Monthly Archives: September 2011

Keep them kids dirty

…and you’ll find that they turn into quite Germanic freakazoids who obsess about order and doing things right. So yeah, you parents, make sure you change the wee ones’ diapers regularly. If you don’t, your kid might well turn out to have an anal fixation – which doesn’t have to be a bad thing seeing as it usually means that holding anything to do with anal matters in deep contempt. “All is well in suburbia”, you might think, but not so quick: the Freudian down-side to this is a fetishisation of the brown stuff. Yup.

You might wonder where this is coming from so suddenly. So did I when I read this piece that explains the majority of German banks’ reluctance to invest in hedge fonds or, shall we say, their tendency to avoid risky investments, with the mere fact that Germans are generally anally fixated because German parents don’t change German children’s diapers very often. True story as per the current issue of Vanity Fair; if you’re keen, here’s a German analysis of the piece. Anal fixation apparently comes about when one is exposed to one’s own excrements for unnaturally long periods of time and it is expressed in exaggerated avoidance of dirt – hence the ‘clean’ bankers.

The reason I chose to mention this topic on this extremely clean blog is the following: Claiming that German bankers are hesitant to do risky investments because they had to spend so much time in their own poop when they were little and because that led to the development of an exaggerated fondness for things being done cleanly and orderly – well, that’s a clear case of hermeneutics gone wrong! Just because Fact A ‘Germans invest conservatively’ and Fact B ‘German parents (allegedly – I want to see proof of this!) like to leave their kids smoldering in their excrements for long periods of time’ have one thing in common, which is that both these facts apply to Germans, doesn’t mean that there is a causal relationship at work here. Furthermore, just because it makes for a good story (for which audience?) doesn’t mean it is true, and just because it suggests a kind of mechanistic causality between ‘how often do I change my kid’s diapers’ and ‘what kind of person will the kid eventually become’ which I am sure many parents would buy into IF THERE WAS ANYTHING TO THIS LOGIC – which there is not – also doesn’t mean it is true.

So I say, folks: Check the stories that you are presented for the kinds of causalities they offer, especially when they are trying to explain an entire nation’s financial behaviour with one single natal behavioural fact.

It is true though that people outside Germany tend to be amazed about Germans’ relationship to their own bodily waste. A deep sense of befuddlement and ignorance of the German soul marks some of the conversations on the topic. English anthropologist Kate Fox, for instance, believes that German toilet bowls ‘catch’ the drop first so that the user, upon completion of the job, can get up, turn around and be amazed at seeing the finished product. She believes that the German toilet user needs to first know – and seeing really is believing in this case – what has been going on inside his or her own body. Only then he/she will flush, Fox claims (in this book).
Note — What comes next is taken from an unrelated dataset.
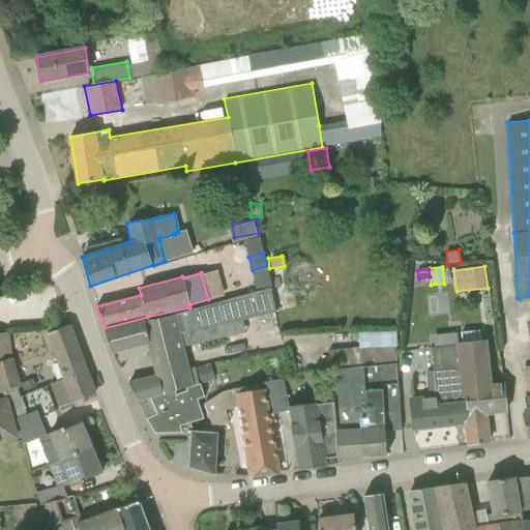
[(111,352),(147,343),(155,377),(128,383),(139,402),(148,399),(201,383),(197,367),(197,366),(188,369),(180,333),(175,313),(129,324),(105,331),(111,352)]
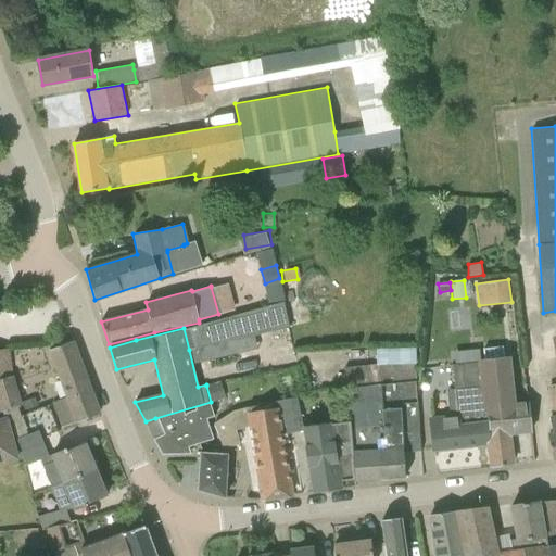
[(61,428),(98,415),(99,414),(72,342),(50,350),(67,396),(53,402),(61,428)]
The above is another clear case of overinterpretation. Search your brain for a second, dear enlightened reader, and remember what else we know about Germans. Yup, there was this thing with the practicality focus…dropping makes a splash and catching the drop on a sort of intermediary terrace doesn’t. Which is why German toilet bowls used to be shaped the way they were (as with all thing, we’re adopting the American system now). Practicality rules over anal fixation. QED.

The danger with monocausal explanations is that they are beguilingly simple. We fall for them every time. They sway us easily especially if we want to believe the ludicrously reductionistic proposition that is being proffered. Such must have been the case with the German-financial-anal-fixation piece in Vanity Fair. In light of the fact that Germany came through the recession so well I would say, however, that dealing with one’s own financial shit is always a good option no matter how one came to acquire the capability to do that. (Seriously, what does it matter??) I don’t feel the need to reduce German banks’ hesitancy about risky investments with Freudian intellectual acrobatics. If I did, then I’d probably be saying to all my American friends with kids: ‘Just let them kids be for a little while yet, you never know, it might save your economy.’